BEGIN Records to process

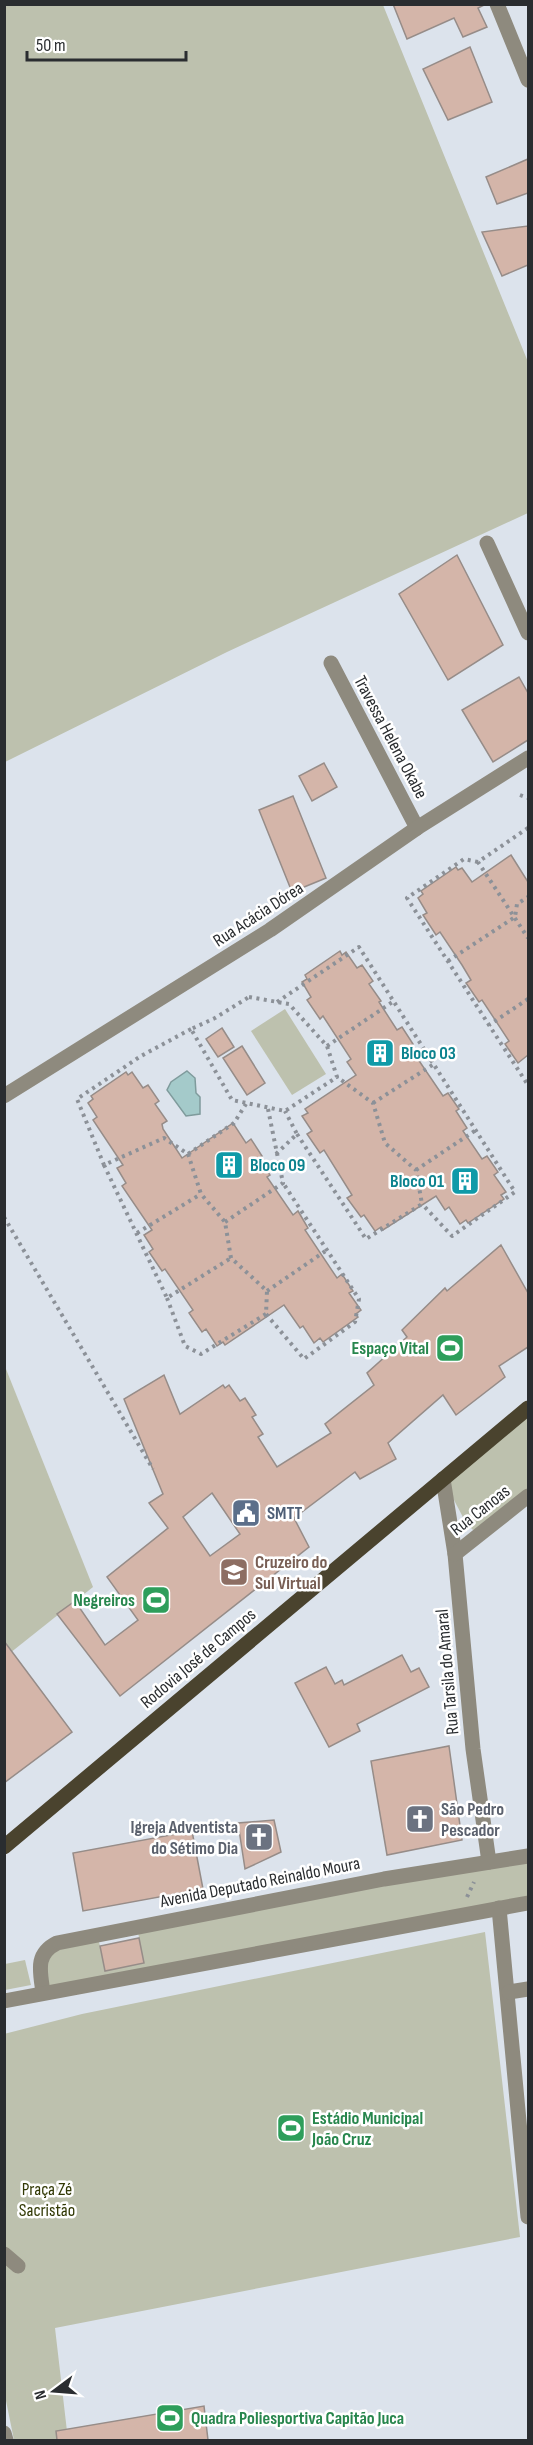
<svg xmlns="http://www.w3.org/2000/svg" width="533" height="2445" font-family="'Sofia Sans Condensed',sans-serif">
<rect width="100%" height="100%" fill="#dce3ec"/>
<g fill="#bdc1ae">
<path d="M5,4L383,5L528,362V513L227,652L5,762Z"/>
<path d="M285,1009L326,1074L292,1095L251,1031Z"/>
<path d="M4,1364L93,1587L5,1657H4Z"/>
<path d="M528,1408V1491L482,1526L473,1530L466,1523L443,1479Z"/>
<path d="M528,1856V1903L43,1992L45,1949L97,1934L100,1946L139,1938L137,1925Z"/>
<path d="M485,1932L520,2237L55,2328L68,2440H14L4,2391V2034L82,2014Z"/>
<path d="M25,1960L31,1985L5,1990V1964Z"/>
</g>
<path fill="#a4caca" stroke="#7f9b9c" stroke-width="1.5" d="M187,1071L195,1078L196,1093L200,1097V1114L186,1116L167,1090L171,1082Z"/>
<g fill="#d4b5a9" stroke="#968c88" stroke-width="1.5" fill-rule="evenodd">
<path d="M393,4H486L478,8L487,27L463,37L454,18L407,39Z"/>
<path d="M470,47L492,102L448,120L423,69Z"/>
<path d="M528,159V193L497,204L486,177Z"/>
<path d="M528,226V265L502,276L482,232Z"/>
<path d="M457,555L503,645L448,680L399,594Z"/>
<path d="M519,677L528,693V740L493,762L462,710Z"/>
<path d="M324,763L337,787L312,801L299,776Z"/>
<path d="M293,796L326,878L292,892L259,810Z"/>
<path d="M511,855L528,882V1055L518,1063L505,1044L509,1041L482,1000L479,1002L466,983L471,980L462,965L440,932L436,935L423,915L427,913L418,898L423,894L421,891L456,867L458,870L462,868L472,882Z"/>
<path d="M340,951L342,955L346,952L357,968L362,965L373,981L369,984L381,1001L379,1002L397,1030L402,1027L413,1044L409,1046L443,1096L448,1093L459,1109L456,1111L467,1128L463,1131L482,1159L487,1156L498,1172L494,1175L506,1192L501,1195L504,1199L468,1223L466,1220L460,1224L449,1207L445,1210L436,1196L383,1230L381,1227L375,1231L364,1215L361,1217L347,1198L352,1195L324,1150L320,1153L307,1134L312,1131L302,1116L308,1113L305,1109L356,1075L347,1062L351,1059L323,1016L320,1019L307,1000L311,997L302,982L307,979L305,975Z"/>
<path d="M222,1028L234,1047L218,1057L206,1039Z"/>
<path d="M242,1046L265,1083L247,1095L223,1058Z"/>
<path d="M126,1072L128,1075L132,1072L143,1088L148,1085L159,1101L155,1104L167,1121L162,1124L163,1129L182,1158L233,1123L246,1143L251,1139L262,1156L258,1158L270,1175L267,1177L293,1215L298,1211L308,1228L305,1230L337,1278L342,1274L353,1291L349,1293L361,1310L356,1314L358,1317L323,1342L320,1338L314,1343L303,1326L300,1328L284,1305L225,1345L223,1342L217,1346L206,1329L202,1332L189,1313L193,1310L165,1269L162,1271L149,1252L153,1249L144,1235L152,1230L122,1186L126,1183L117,1168L123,1165L93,1120L97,1117L88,1103L93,1099L91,1096Z"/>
<path d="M501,1245L528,1293V1347L499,1366L505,1377L456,1415L443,1395L388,1443L396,1459L360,1479L355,1472L294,1518L309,1547L120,1696L57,1614L75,1601L105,1645L138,1620L107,1577L168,1528L149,1503L163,1494L124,1399L164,1375L180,1414L223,1385L225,1388L229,1385L240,1401L245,1398L256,1415L252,1417L263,1434L258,1437L277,1467L331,1433L325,1424L374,1385L367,1373L407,1337L402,1330L445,1288L447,1291ZM212,1493L240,1534L210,1556L183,1517Z"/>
<path d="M4,1641L72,1732L4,1783Z"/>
<path d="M402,1655L411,1672L419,1668L429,1687L357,1724L360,1731L329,1747L295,1683L326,1667L335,1684L342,1680L344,1685Z"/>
<path d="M449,1746L462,1840L387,1855L371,1761Z"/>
<path d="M274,1820L281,1852L245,1869L238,1823Z"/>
<path d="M192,1831L203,1889L83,1911L73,1853Z"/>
<path d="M139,1938L144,1963L105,1971L100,1946Z"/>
<path d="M204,2406L208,2440H57L56,2431Z"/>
</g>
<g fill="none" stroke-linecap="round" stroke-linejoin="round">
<g stroke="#8c9198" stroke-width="4" stroke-dasharray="3 4.5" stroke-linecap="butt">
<path d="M520,795L528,798"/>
<path d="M528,828L478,862L528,938"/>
<path d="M478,862L464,859L407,898L489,1025"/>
<path d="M448,961L515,917L517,904L528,897"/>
<path d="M249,997L289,1004L327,1046L337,1077L285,1111L232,1100L191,1029L215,1018Z"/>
<path d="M528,999L489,1025L528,1085"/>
<path d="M277,1002L359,947L515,1192L452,1236L422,1204"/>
<path d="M191,1029L141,1056L77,1099L104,1165L164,1138L188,1154L234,1123L246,1104"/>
<path d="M327,1046L394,1001"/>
<path d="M373,1103L434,1064"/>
<path d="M297,1134L366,1239L422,1204L416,1170L385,1143L373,1103L337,1077"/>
<path d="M188,1154L201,1194L225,1222L231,1258L267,1291L266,1314L304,1359L355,1322L359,1299L283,1183"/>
<path d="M276,1154L297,1134L285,1111"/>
<path d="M104,1165L167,1298L231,1258"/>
<path d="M416,1170L476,1130"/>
<path d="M4,1217L153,1469"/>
<path d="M225,1222L283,1183L268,1109"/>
<path d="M137,1233L201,1194"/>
<path d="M267,1291L327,1250"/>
<path d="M167,1298L185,1346L201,1354L266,1314"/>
<path d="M467,1897L474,1882"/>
</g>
<g stroke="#8e8a7e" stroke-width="15">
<path d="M497,4L528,80"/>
<path d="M487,543L528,633"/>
<path d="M331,663L417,828"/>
<path d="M4,1096L270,930L417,828L528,758"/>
<path d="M443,1479L455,1554L473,1749L489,1862"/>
<path d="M455,1554L528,1496"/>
<path d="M499,1908L528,2217"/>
<path d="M43,1992C40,1971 35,1954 57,1943L384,1879L528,1856"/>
<path d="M509,1992L528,1989"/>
<path d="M4,2001L528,1903"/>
<path d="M4,2254L18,2266"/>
<path d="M4,2433L6,2440"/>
</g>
<path stroke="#4a432e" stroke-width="15" d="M4,1847L528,1408"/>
</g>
<defs>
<g id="building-square" transform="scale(1.5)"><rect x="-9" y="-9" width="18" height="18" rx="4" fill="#0f9aa8" stroke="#fff"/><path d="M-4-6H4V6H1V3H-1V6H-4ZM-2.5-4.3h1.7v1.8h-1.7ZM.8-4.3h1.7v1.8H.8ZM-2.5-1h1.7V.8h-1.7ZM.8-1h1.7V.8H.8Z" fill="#fff"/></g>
<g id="stadium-square" transform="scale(1.5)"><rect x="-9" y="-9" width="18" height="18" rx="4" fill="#2e9e5b" stroke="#fff"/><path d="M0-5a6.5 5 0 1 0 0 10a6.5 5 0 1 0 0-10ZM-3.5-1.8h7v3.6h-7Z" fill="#fff"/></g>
<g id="civic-square" transform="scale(1.5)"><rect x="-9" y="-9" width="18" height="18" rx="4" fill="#5c6f8a" stroke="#fff"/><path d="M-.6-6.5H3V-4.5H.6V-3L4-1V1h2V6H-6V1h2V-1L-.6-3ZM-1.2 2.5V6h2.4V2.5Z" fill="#fff"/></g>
<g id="university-square" transform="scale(1.5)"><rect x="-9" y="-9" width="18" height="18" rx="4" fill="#8d6e63" stroke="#fff"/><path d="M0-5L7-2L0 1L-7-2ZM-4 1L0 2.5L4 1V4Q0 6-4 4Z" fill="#fff"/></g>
<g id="church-square" transform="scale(1.5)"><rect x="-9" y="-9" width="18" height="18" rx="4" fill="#6b7280" stroke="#fff"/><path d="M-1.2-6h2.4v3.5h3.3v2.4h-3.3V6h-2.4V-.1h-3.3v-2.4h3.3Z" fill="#fff"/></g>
</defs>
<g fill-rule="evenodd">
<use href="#building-square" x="380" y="1053"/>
<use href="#building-square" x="229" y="1165"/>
<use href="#building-square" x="465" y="1181"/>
<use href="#stadium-square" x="450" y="1348"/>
<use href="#civic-square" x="246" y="1513"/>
<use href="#university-square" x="234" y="1572"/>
<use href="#stadium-square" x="156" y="1600"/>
<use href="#church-square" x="420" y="1819"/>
<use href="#church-square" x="259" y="1837"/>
<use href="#stadium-square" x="291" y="2128"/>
<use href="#stadium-square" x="170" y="2418"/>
</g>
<g text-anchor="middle" stroke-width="5" stroke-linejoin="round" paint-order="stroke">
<g font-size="18" fill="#2a2d30" stroke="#fff">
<text transform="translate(391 737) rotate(62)" y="6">Travessa Helena Okabe</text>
<text transform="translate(258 914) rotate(-33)" y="6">Rua Acácia Dórea</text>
<text transform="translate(480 1510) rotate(-38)" y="6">Rua Canoas</text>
<text transform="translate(198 1658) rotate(-40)" y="6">Rodovia José de Campos</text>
<text transform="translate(447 1672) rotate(-95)" y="6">Rua Tarsila do Amaral</text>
<text transform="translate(260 1882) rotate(-11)" y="6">Avenida Deputado Reinaldo Moura</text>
</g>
<g font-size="18" font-weight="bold" fill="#0d838f" stroke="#fff" text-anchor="start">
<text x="401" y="1059">Bloco 03</text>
<text x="250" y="1171">Bloco 09</text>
<text x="444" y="1187" text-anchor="end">Bloco 01</text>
</g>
<g font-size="18" font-weight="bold" fill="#27864d" stroke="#fff" text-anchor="end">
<text x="429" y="1354">Espaço Vital</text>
<text x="135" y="1606">Negreiros</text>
<text x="312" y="2124" text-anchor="start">Estádio Municipal<tspan x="312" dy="21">João Cruz</tspan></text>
<text x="191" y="2424" text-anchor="start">Quadra Poliesportiva Capitão Juca</text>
</g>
<g font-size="18" font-weight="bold" fill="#4e5e75" stroke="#fff" text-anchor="start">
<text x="267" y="1519">SMTT</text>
</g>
<g font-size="18" font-weight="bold" fill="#785e54" stroke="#fff" text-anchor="start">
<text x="255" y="1568">Cruzeiro do<tspan x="255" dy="21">Sul Virtual</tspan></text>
</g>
<g font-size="18" font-weight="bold" fill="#5b616d" stroke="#fff" text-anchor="start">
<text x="441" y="1815">São Pedro<tspan x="441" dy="21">Pescador</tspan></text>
<text x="238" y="1833" text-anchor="end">Igreja Adventista<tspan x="238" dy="21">do Sétimo Dia</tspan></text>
</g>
<g font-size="18" fill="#323905" stroke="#fff">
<text x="47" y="2195">Praça Zé<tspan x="47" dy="21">Sacristão</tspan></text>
</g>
</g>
<rect width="533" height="2445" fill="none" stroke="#2a2d30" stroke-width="12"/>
<g transform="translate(54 2391) rotate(254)" stroke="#ffffff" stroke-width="4.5" paint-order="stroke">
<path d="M0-4.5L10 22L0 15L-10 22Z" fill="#2a2d30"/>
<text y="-9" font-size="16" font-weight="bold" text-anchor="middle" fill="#2a2d30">N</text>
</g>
<path d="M27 51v9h159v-9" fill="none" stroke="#2a2d30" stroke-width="3"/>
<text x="36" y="51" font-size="18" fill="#2a2d30" stroke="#ffffff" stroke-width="4.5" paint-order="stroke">50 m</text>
</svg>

END Records to process

• What the exercise asks: Tally the lines of the data that include the word "middle". Reply with the number only.

• Reply: 2